[[ Given entries, beginning ]]

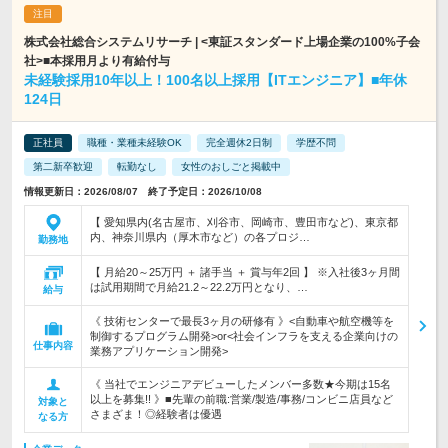
株式会社総合システムリサーチ | <東証スタンダード上場企業の100%子会
社>■本採用月より有給付与
未経験採用10年以上！100名以上採用【ITエンジニア】■年休
124日
正社員
職種・業種未経験OK
完全週休2日制
学歴不問
第二新卒歓迎
転勤なし
女性のおしごと掲載中
情報更新日：2026/08/07 終了予定日：2026/10/08
【 愛知県内(名古屋市、刈谷市、岡崎市、豊田市など)、東京都
内、神奈川県内（厚木市など）の各プロジ…
勤務地
【 月給20～25万円 ＋ 諸手当 ＋ 賞与年2回 】 ※入社後3ヶ月間
は試用期間で月給21.2～22.2万円となり、…
給与
《 技術センターで最長3ヶ月の研修有 》<自動車や航空機等を
制御するプログラム開発>or<社会インフラを支える企業向けの
仕事内容
業務アプリケーション開発>
《 当社でエンジニアデビューしたメンバー多数★今期は15名
以上を募集!! 》■先輩の前職:営業/製造/事務/コンビニ店員など
対象と
さまざま！◎経験者は優遇
なる方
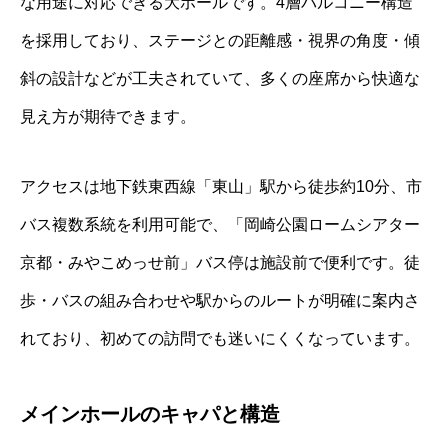
な用途に対応できる大ホールです。4層バルコニー構造
を採用しており、ステージとの距離感・視界の角度・傾
斜の設計などが工夫されていて、多くの座席から快適な
見え方が期待できます。
アクセスは地下鉄東西線「東山」駅から徒歩約10分、市
バス複数系統を利用可能で、「岡崎公園ロームシアター
京都・みやこめっせ前」バス停は施設前で便利です。徒
歩・バスの組み合わせや駅からのルートが明確に案内さ
れており、初めての訪問でも迷いにくくなっています。
メインホールのキャパと構造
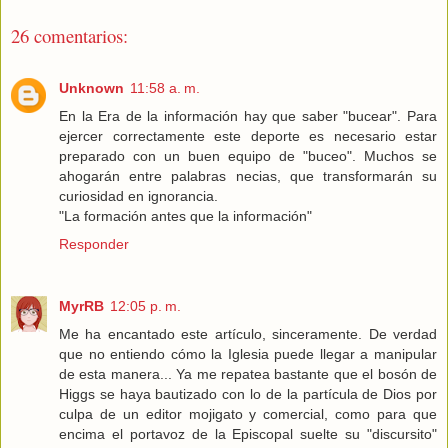
26 comentarios:
Unknown
11:58 a. m.
En la Era de la información hay que saber "bucear". Para
ejercer correctamente este deporte es necesario estar
preparado con un buen equipo de "buceo". Muchos se
ahogarán entre palabras necias, que transformarán su
curiosidad en ignorancia.
"La formación antes que la información"
Responder
MyrRB
12:05 p. m.
Me ha encantado este artículo, sinceramente. De verdad
que no entiendo cómo la Iglesia puede llegar a manipular
de esta manera... Ya me repatea bastante que el bosón de
Higgs se haya bautizado con lo de la partícula de Dios por
culpa de un editor mojigato y comercial, como para que
encima el portavoz de la Episcopal suelte su "discursito"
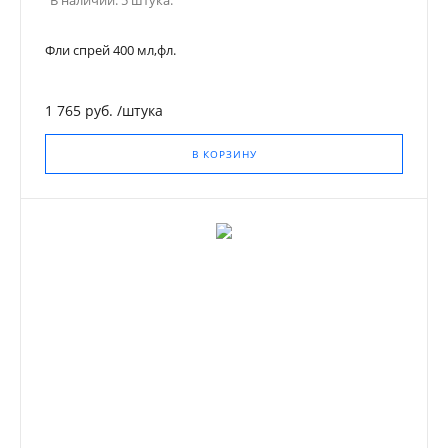
В наличии: 5 штука.
Фли спрей 400 мл,фл.
1 765 руб.
/
штука
В КОРЗИНУ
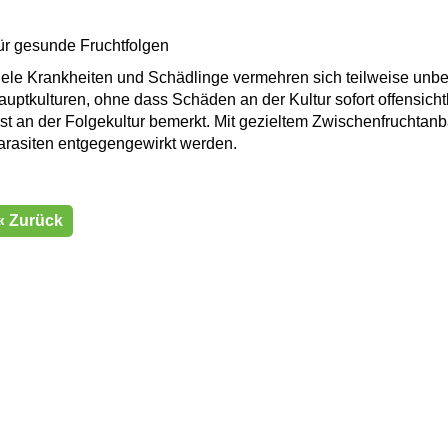
ür gesunde Fruchtfolgen
iele Krankheiten und Schädlinge vermehren sich teilweise unb
auptkulturen, ohne dass Schäden an der Kultur sofort offensicht
rst an der Folgekultur bemerkt. Mit gezieltem Zwischenfruchta
arasiten entgegengewirkt werden.
« Zurück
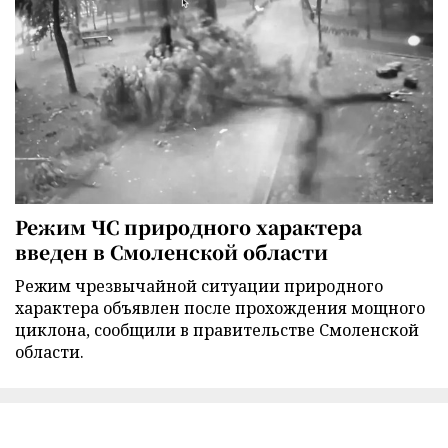
Режим ЧС природного характера
введен в Смоленской области
Режим чрезвычайной ситуации природного
характера объявлен после прохождения мощного
циклона, сообщили в правительстве Смоленской
области.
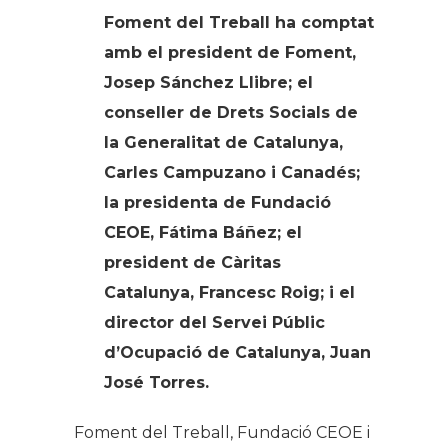
Foment del Treball ha comptat
amb el president de Foment,
Josep Sánchez Llibre; el
conseller de Drets Socials de
la Generalitat de Catalunya,
Carles Campuzano i Canadés;
la presidenta de Fundació
CEOE, Fátima Báñez; el
president de Càritas
Catalunya, Francesc Roig; i el
director del Servei Públic
d’Ocupació de Catalunya, Juan
José Torres.
Foment del Treball, Fundació CEOE i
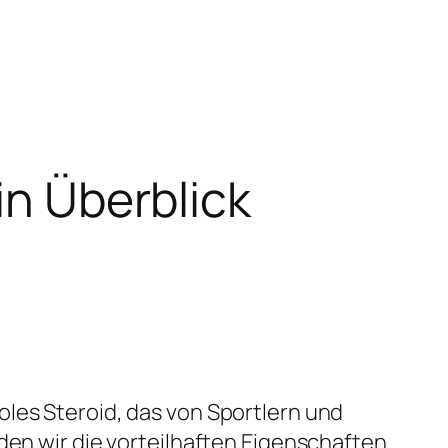
in Überblick
oles Steroid, das von Sportlern und
den wir die vorteilhaften Eigenschaften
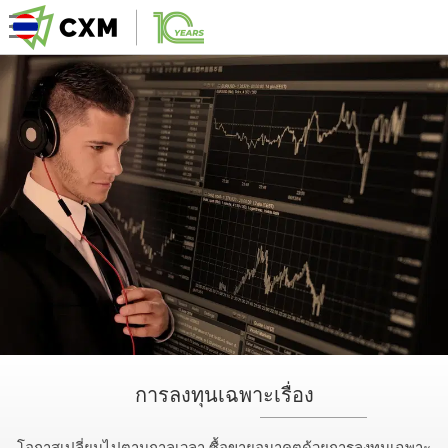
การลงทุนเฉพาะเรื่อง
โอกาสเปลี่ยนไปตามกาลเวลา ซื้อขายอนาคตด้วยการลงทุนเฉพาะ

[[ Given entries, end ]]

What you have to do
Would you reproduce each line of the material exactly, omitting the images?

Answer for the task
株式会社総合システムリサーチ | <東証スタンダード上場企業の100%子会
社>■本採用月より有給付与
未経験採用10年以上！100名以上採用【ITエンジニア】■年休
124日
正社員
職種・業種未経験OK
完全週休2日制
学歴不問
第二新卒歓迎
転勤なし
女性のおしごと掲載中
情報更新日：2026/08/07 終了予定日：2026/10/08
【 愛知県内(名古屋市、刈谷市、岡崎市、豊田市など)、東京都
内、神奈川県内（厚木市など）の各プロジ…
勤務地
【 月給20～25万円 ＋ 諸手当 ＋ 賞与年2回 】 ※入社後3ヶ月間
は試用期間で月給21.2～22.2万円となり、…
給与
《 技術センターで最長3ヶ月の研修有 》<自動車や航空機等を
制御するプログラム開発>or<社会インフラを支える企業向けの
仕事内容
業務アプリケーション開発>
《 当社でエンジニアデビューしたメンバー多数★今期は15名
以上を募集!! 》■先輩の前職:営業/製造/事務/コンビニ店員など
対象と
さまざま！◎経験者は優遇
なる方
な用途に対応できる大ホールです。4層バルコニー構造
を採用しており、ステージとの距離感・視界の角度・傾
斜の設計などが工夫されていて、多くの座席から快適な
見え方が期待できます。
アクセスは地下鉄東西線「東山」駅から徒歩約10分、市
バス複数系統を利用可能で、「岡崎公園ロームシアター
京都・みやこめっせ前」バス停は施設前で便利です。徒
歩・バスの組み合わせや駅からのルートが明確に案内さ
れており、初めての訪問でも迷いにくくなっています。
メインホールのキャパと構造
26 comentarios:
Unknown
11:58 a. m.
En la Era de la información hay que saber "bucear". Para
ejercer correctamente este deporte es necesario estar
preparado con un buen equipo de "buceo". Muchos se
ahogarán entre palabras necias, que transformarán su
curiosidad en ignorancia.
"La formación antes que la información"
Responder
MyrRB
12:05 p. m.
Me ha encantado este artículo, sinceramente. De verdad
que no entiendo cómo la Iglesia puede llegar a manipular
de esta manera... Ya me repatea bastante que el bosón de
Higgs se haya bautizado con lo de la partícula de Dios por
culpa de un editor mojigato y comercial, como para que
encima el portavoz de la Episcopal suelte su "discursito"
В наличии: 5 штука.
Фли спрей 400 мл,фл.
1 765 руб.
/
штука
В КОРЗИНУ
ür gesunde Fruchtfolgen
iele Krankheiten und Schädlinge vermehren sich teilweise unb
auptkulturen, ohne dass Schäden an der Kultur sofort offensicht
rst an der Folgekultur bemerkt. Mit gezieltem Zwischenfruchta
arasiten entgegengewirkt werden.
« Zurück
Режим ЧС природного характера
введен в Смоленской области
Режим чрезвычайной ситуации природного
характера объявлен после прохождения мощного
циклона, сообщили в правительстве Смоленской
области.
Foment del Treball ha comptat
amb el president de Foment,
Josep Sánchez Llibre; el
conseller de Drets Socials de
la Generalitat de Catalunya,
Carles Campuzano i Canadés;
la presidenta de Fundació
CEOE, Fátima Báñez; el
president de Càritas
Catalunya, Francesc Roig; i el
director del Servei Públic
d’Ocupació de Catalunya, Juan
José Torres.
Foment del Treball, Fundació CEOE i
in Überblick
oles Steroid, das von Sportlern und
den wir die vorteilhaften Eigenschaften
การลงทุนเฉพาะเรื่อง
โอกาสเปลี่ยนไปตามกาลเวลา ซื้อขายอนาคตด้วยการลงทุนเฉพาะ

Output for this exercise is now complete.